# Document excerpt start
January 17, 2012

The sad truth.

Posted in Life at 10:41 pm by Aaron

It’s another long and boring day back in camp and though there isn’t much for this week, it sure had been rather tiring.
Riding this coaster that’s led by one who can’t lead, it’s certainly tiring.
And sometimes I do ask myself why can’t I be bold and speak up, except for important times.
It is hard when you wanna help but you’re unable to help. Or maybe it’s just because I’m socially inept?

Through these days, it had really shown me how much more selfish people can be, expecting others to help them when they don’t even want to help their own selves.
It certainly doesn’t make any sense like as if you are trying to gather spilled milk.
It’s just one of those days that I feel like running away from everything, going into a new place where I can start everything afresh.

Well, screw this!

January 13, 2012

New start.

Posted in Life at 12:00 am by Aaron

Certainly don’t even feel like it is a new start of this year though.
Everything does feel the same.
In fact, I wonder why must things be done in the very first place.

It’s like a high time in an all time low.
Am I making sense? Maybe not.
but it really feels good though the time here isn’t getting any better.
It really got me wondering why am I being placed here in the first place.

Days like these is really starting to make me miss those times and those people that I hang with.
And certainly some memories that would either bring a smile or frown to my face.
Well, life goes on~

December 31, 2011

Posted in Life at 12:02 pm by Aaron

Well, this marks the end of year 2011, and it basically mean a new chapter. A new start, I’m certainly not gonna set any resolutions for this coming year but I’m gonna move towards a goal.
Maybe I ain’t making any sense, but why not let’s just say that I’m trying this out.

This year passed by so quickly like in a snap of a finger, all had gone and passed.
6 months in army had just gone by like that, with me wasting wasted time.
This was the life that is gonna go on for 2 years.

What if the world ends in 2012? What would you do now? Would you still be living life like you are now, wasting time away?
Watching days go by and just merely moving along?
If it is true that the world is gonna end in one year, make it count!

December 8, 2011

Unjust society.

Posted in Life at 11:26 pm by Aaron

Certainly things had not been going well though it is a week that goes pass feeling damn slack.
However, today was a day that shown me another kind of people.
A kind who really sucks up to those people of higher authority and bosses over people who are under him.
A kind who twists his words and exaggerate over small matters to bring himself up.

And this got me wondering, would they ever feel happy?
Would they feel happy from the misery other people get?
# Document excerpt end
* **Tasks**
**A)** In the blog posts, at what time was the entry titled "Unjust society." posted?
**B)** List every date on which one of the blog posts was published.
**C)** Carry on writing the blog posts, picking up right after their last sentence.
The data that comes next plays no part in this work.
# Data start
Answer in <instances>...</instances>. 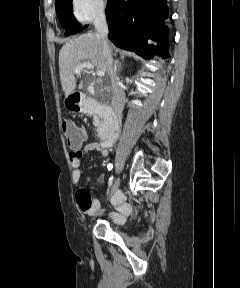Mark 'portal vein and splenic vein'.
# Data end
* **Responses**
**A)** 11:26 pm

**B)**
- January 17, 2012
- January 13, 2012
- December 31, 2011
- December 8, 2011

**C)**
If they do feel happy about that, it just basically mean that they are either sadistic or one who is seriously lifeless.
Whereas if they don’t, is just show how suck up they are, doing things to try to make themselves look good.

And to the person who gave me loads of headache and a pile of trouble to clear up, thanks!
Thanks for keeping me occupied and making my day “lively”, thanks for giving me work to do. I really do appreciate what you did today.
Thank you so so much, you lifeless loser. I’ve never seen such a retarded imbecile in my life before.
Well, I can take going through all these shit. But at least I know that I’m not wrong.

November 21, 2011

The “point”?

Posted in Life at 9:22 pm by Aaron

It have reached to a point that I can’t seem to care about it anymore.
But things seem to be pulling me down, I really do not know where should I be heading.
It seems like as if I’m at the “breaking point”.
To face it or to be running away from it.
It is certainly tiring to be thinking about it the whole time yet being unable to do anything.
I need to start making up my mind and decide whether to face it or to run away from it.

I don’t know how is it gonna end up, but I’m certainly gonna give it a shot tomorrow.
It’s all I can do and hope for.
Other than that, all I can do is just to wait and see where God wants me to be at.

November 12, 2011

There it is.

Posted in Random at 1:24 pm by Aaron

Beautiful city isn’t it. Really wish I can be there one day.

There it is, still moving on like how everything used to be.
Looking forward to what’s new in life, yet thinking back of how great things were in the past.
Damn, it feels as if I’m a rolling stone. Moving on from things to things.
Never settling down to really feel home, or maybe this is all caused by how the system runs.

Things ain’t getting any better, though there are certainly more privileges. It still goes on the same old way.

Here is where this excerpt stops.